MUSIC
Fanfare Reviews Volume One - by Peter Burwasser
Composer Masterworks Volume One received an excellent review in Fanfare magazine in its July/August 2019 issue. The full review is reproduced below.
FEATURE REVIEW by Peter Burwasser
Jean Tews was a Canadian pianist approximately contemporary with Glenn Gould (she was born in 1929, he in 1932) and a fellow student of his, but that is about all they had in common. As evidenced by this lovely recording, her playing was relaxed and infused with natural, poetic phrasing, rarely expressing the bold, exciting, and also frequently eccentric musical personality of Gould. After graduating from the Toronto Conservatory of Music (now the Royal Conservatory), she suffered through a bad first marriage (her husband was abusive) before marrying Lothar Tews, a German automobile executive.
He purchased state of the art recording equipment for her, and she spent the rest of her days producing many hours of music from the core repertoire, starting in the late 1980s, which is the basis for this new series. Her public career was limited. She embarked on a concert tour in Germany in the last year of her life, but fell ill near its outset and died of breast cancer in 1993.

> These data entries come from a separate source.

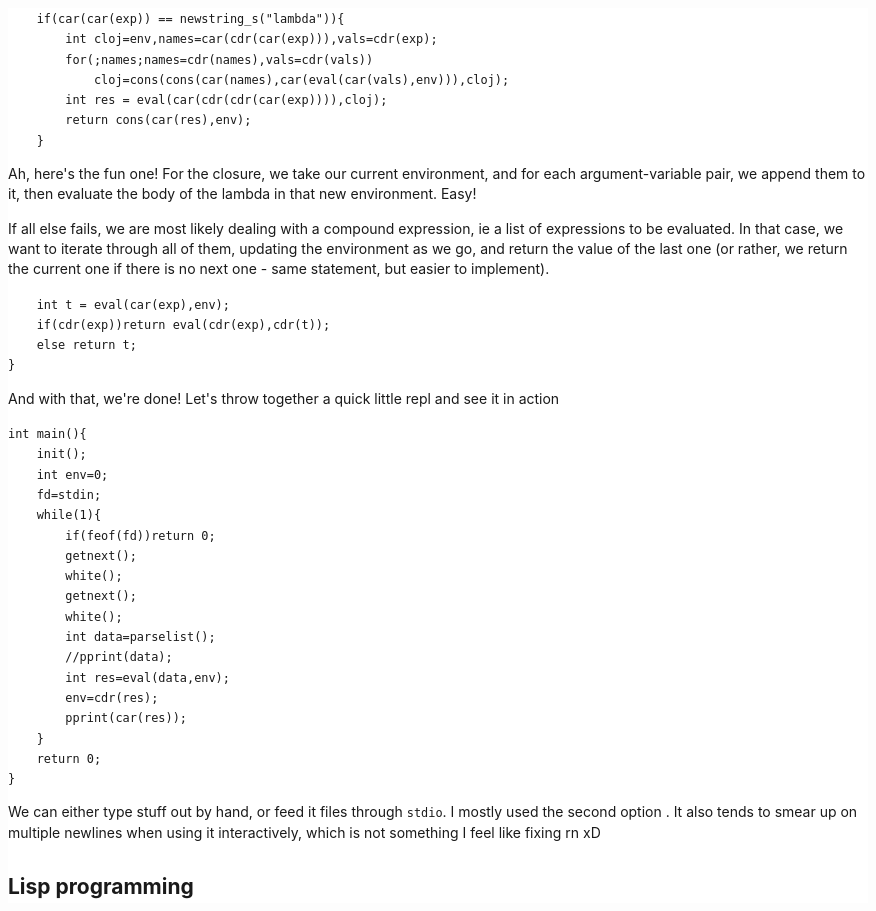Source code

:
 ```
	if(car(car(exp)) == newstring_s("lambda")){
		int cloj=env,names=car(cdr(car(exp))),vals=cdr(exp);
		for(;names;names=cdr(names),vals=cdr(vals))
			cloj=cons(cons(car(names),car(eval(car(vals),env))),cloj);
		int res = eval(car(cdr(cdr(car(exp)))),cloj);
		return cons(car(res),env);
	}
```

Ah, here's the fun one! For the closure, we take our current environment, and for each argument-variable pair, we append them to it, then evaluate the body of the lambda in that new environment. Easy!

If all else fails, we are most likely dealing with a compound expression, ie a list of expressions to be evaluated. In that case, we want to iterate through all of them, updating the environment as we go, and return the value of the last one (or rather, we return the current one if there is no next one - same statement, but easier to implement).

```
	int t = eval(car(exp),env);
	if(cdr(exp))return eval(cdr(exp),cdr(t));
	else return t;
}
```

And with that, we're done! Let's throw together a quick little repl and see it in action

```
int main(){
	init();
	int env=0;
	fd=stdin;
	while(1){
		if(feof(fd))return 0;
		getnext();
		white();
		getnext();
		white();
		int data=parselist();
		//pprint(data);
		int res=eval(data,env);
		env=cdr(res);
		pprint(car(res));
	}
	return 0;
}
```

We can either type stuff out by hand, or feed it files through `stdio`. I mostly used the second option . It also tends to smear up on multiple newlines when using it interactively, which is not something I feel like fixing rn xD

## Lisp programming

Overall, this is a highly engaging recital, showcasing a deeply committed artist who, at her best, shapes the music with extreme care, a lovely sense for harmonic texture, and dramatic insight. There is no sense in comparing these recordings to other versions (all of this music has been copiously recorded); Tews had a unique voice, away from the fray of public concertizing, allowing her to concentrate on intimacy and elegance. None of the music on this first selection of the Tews tapes is especially virtuosic. In the moderately paced Brahms Intermezzos, the Chopin Nocturne and Prelude, and in both selections from Mendelssohn’s Songs Without Words, Tews revels in beautifully controlled dynamic phrasing. This is certainly the strong point of the release, and I expect to continue to listen to this playing for sheer pleasure.
The main critique about Tews’s playing is that she can be overly cautious in the few pieces here that do require some fire. Certainly, the Brahms Waltzes lack their usual vivacity when played at these slower tempos. But then again, Tews manages to make the two Chopin Études her own, with attention to melodic complexity and harmonic texture, despite the lack of flashiness normally associated with this music.
There are some interesting technical aspects to this project. The lovely-sounding piano is a Kawai EX Concert Grand, and the microphone used for the project was the exotic and extremely expensive (around $10,000) Calrec Mark IV Soundfield, feeding one of Sony’s first professional high-end DAT decks, the PCM-2500. I detected some minor over-modulation on one or two tracks, but overall the sound is intimate and very natural.